Recorded information -
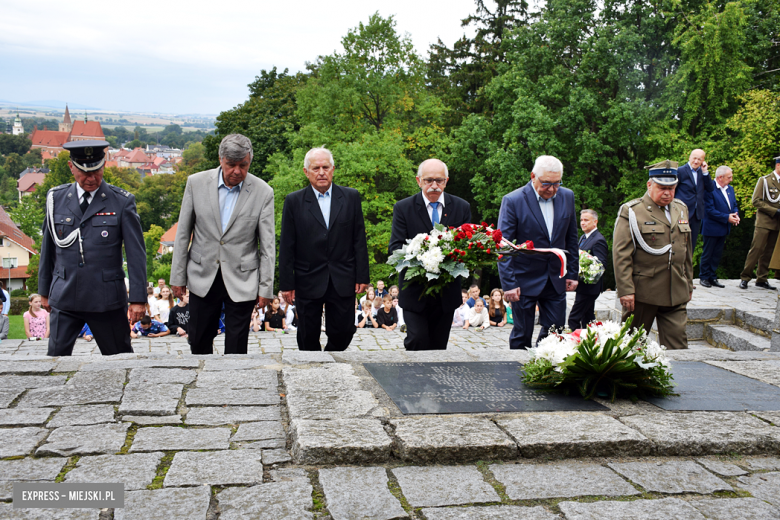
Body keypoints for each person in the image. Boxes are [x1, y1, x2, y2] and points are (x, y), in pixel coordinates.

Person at [38, 140, 146, 356]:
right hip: (65, 296)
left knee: (119, 361)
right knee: (55, 361)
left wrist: (137, 298)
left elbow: (136, 254)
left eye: (96, 171)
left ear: (104, 166)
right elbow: (48, 249)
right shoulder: (55, 199)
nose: (91, 178)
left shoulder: (121, 202)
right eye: (84, 172)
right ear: (71, 167)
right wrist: (44, 291)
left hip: (106, 299)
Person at [170, 134, 275, 354]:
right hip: (202, 274)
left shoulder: (263, 192)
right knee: (198, 340)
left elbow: (267, 246)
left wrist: (266, 287)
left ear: (250, 161)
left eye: (243, 165)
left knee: (237, 346)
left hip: (242, 277)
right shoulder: (195, 183)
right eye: (231, 165)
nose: (237, 171)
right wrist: (177, 277)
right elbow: (182, 234)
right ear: (220, 159)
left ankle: (234, 386)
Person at [279, 147, 370, 351]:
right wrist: (286, 283)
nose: (321, 172)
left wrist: (362, 276)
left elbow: (358, 239)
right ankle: (312, 372)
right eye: (316, 168)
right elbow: (287, 244)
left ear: (333, 169)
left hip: (342, 276)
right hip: (307, 277)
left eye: (325, 167)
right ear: (306, 171)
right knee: (307, 333)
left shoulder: (350, 197)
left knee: (344, 331)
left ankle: (331, 358)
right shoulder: (294, 201)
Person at [389, 159, 471, 350]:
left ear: (446, 181)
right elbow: (395, 247)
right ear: (419, 181)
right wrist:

Prompt - Before printing the records again, strip out the pictures; change nothing else.

Result of the exercise -
Body keypoints for each person in the image. Boxes are [x1, y1, x2, y2] and points are (x, y), in pixel coordinates.

Person at [38, 140, 146, 356]:
right hip: (65, 296)
left knee: (119, 361)
right knee: (55, 361)
left wrist: (137, 298)
left elbow: (136, 254)
left eye: (96, 171)
left ear: (104, 166)
right elbow: (48, 249)
right shoulder: (55, 199)
nose: (91, 178)
left shoulder: (121, 202)
right eye: (84, 172)
right ear: (71, 167)
right wrist: (44, 291)
left hip: (106, 299)
Person at [170, 134, 275, 354]:
right hip: (202, 274)
left shoulder: (263, 192)
right knee: (198, 340)
left elbow: (267, 246)
left wrist: (266, 287)
left ear: (250, 161)
left eye: (243, 165)
left knee: (237, 346)
left hip: (242, 277)
right shoulder: (195, 183)
right eye: (231, 165)
nose: (237, 171)
right wrist: (177, 277)
right elbow: (182, 234)
right ear: (220, 159)
left ankle: (234, 386)
Person at [279, 147, 370, 351]:
right wrist: (286, 283)
nose: (321, 172)
left wrist: (362, 276)
left elbow: (358, 239)
right ankle: (312, 372)
right eye: (316, 168)
right elbow: (287, 244)
left ear: (333, 169)
left hip: (342, 276)
right hip: (307, 277)
left eye: (325, 167)
right ear: (306, 171)
right knee: (307, 333)
left shoulder: (350, 197)
left knee: (344, 331)
left ankle: (331, 358)
right shoulder: (294, 201)
Person at [389, 159, 471, 350]:
left ear: (446, 181)
right elbow: (395, 247)
right ear: (419, 181)
right wrist:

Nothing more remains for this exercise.